Rare blankets made from fur of extinct woolly dog on display at North Vancouver museum | 24CA News
For 1000’s of years, the Salish woolly canine resided on B.C.’s southwest coast, offering their homeowners with companionship — and hair.
Now, blankets woven from the fur of this extinct canine are on show on the Museum of North Vancouver till early July.
The woolly canines had been part of Coast Salish tradition that was erased throughout colonization, says the museum’s Indigenous cultural programmer Senaqwila Wyss.
“It’s time to share their story now, as it’s been pretty silenced for so long,” mentioned Wyss, who’s from the Squamish (Sḵwx̱wú7mesh) First Nation.

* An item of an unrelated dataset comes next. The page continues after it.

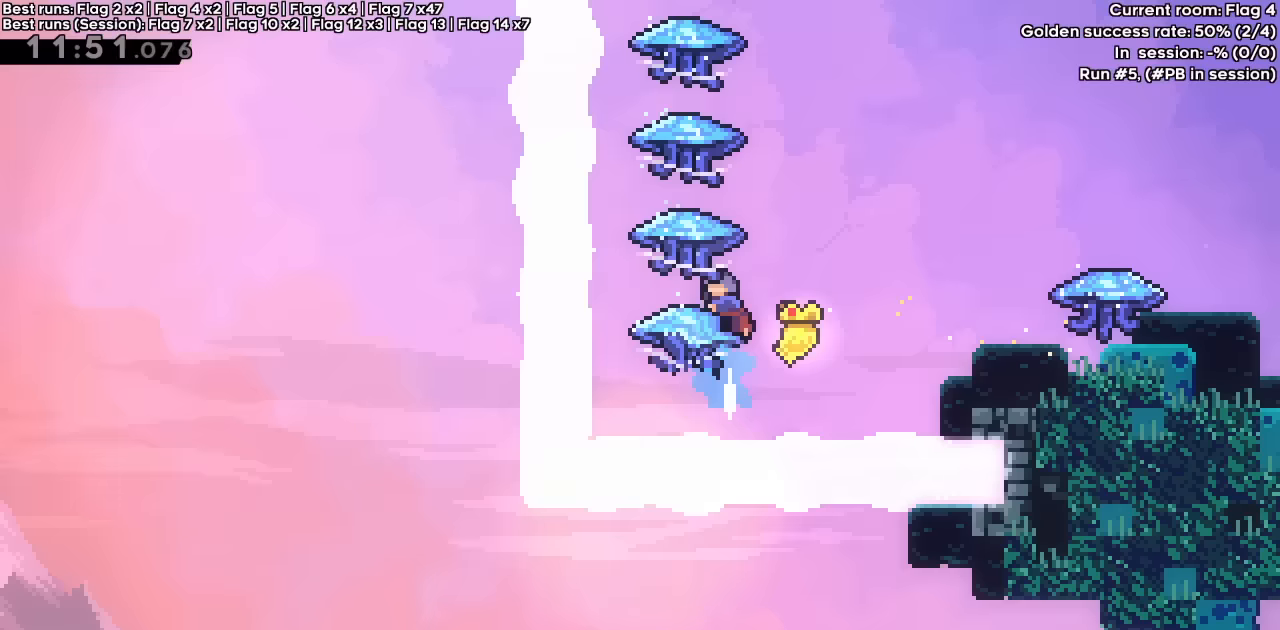
{"keys": ["dash", "grab", "right", "up"], "events": [[100, "grab", "down"], [433, "right", "down"]]}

The canines — which date again 1000’s of years — had been small- to medium-sized with white fur of a woolly texture, considerably resembling the modern-day breed of the Spitz, in line with Wyss.

The canines, identified for his or her calm temperament, lived in longhouses or different varieties of dwellings with their homeowners and normally had their very own beds.
“They were really our best friend, companion. They would be the only animals coming into our homes.”
According to a 2020 examine, their eating regimen consisted virtually totally of seafood fed to them by their homeowners.
The woolly canine inhabitants diminished when colonizers made contact and launched cheaper sheep’s wool from the Hudson’s Bay Company.
By 1900, that they had just about disappeared, with just a few uncommon sightings on reserves as much as 1940.
“It was through colonization that we were forced, rather than really making a choice to change our lifestyle,” mentioned Wyss.
Friendship and wealth
Just as a lot as these canines offered companionship, they performed an essential position within the native tradition and financial system.
Once a 12 months within the spring, the canines had been sheared. Their fur was then cleaned and used to make uncommon and treasured ceremonial robes, usually combined with different supplies like mountain goat wool, feathers, and plant fibres, in line with the museum’s web site.
“This was one of the forms of our wealth, our weaving,” mentioned Wyss.
“As Salish people, we had a really strong connection to the woolly dogs.”
The museum will exhibit two of those blankets alongside different woolly canine paintings by Salish artists, together with Chase Gray, Sarah Jim, and Eliot White-Hill.
Wyss started engaged on this exhibit about two years in the past when she found the museum had a woolly canine hair blanket in its archives that hadn’t been displayed publicly in over a decade.
The second gown on show is on mortgage to the museum by textile collector Terrence Loychuk. Wyss mentioned Loychuk was researching woolly canine hair and located the blanket in a thrift retailer in Langley.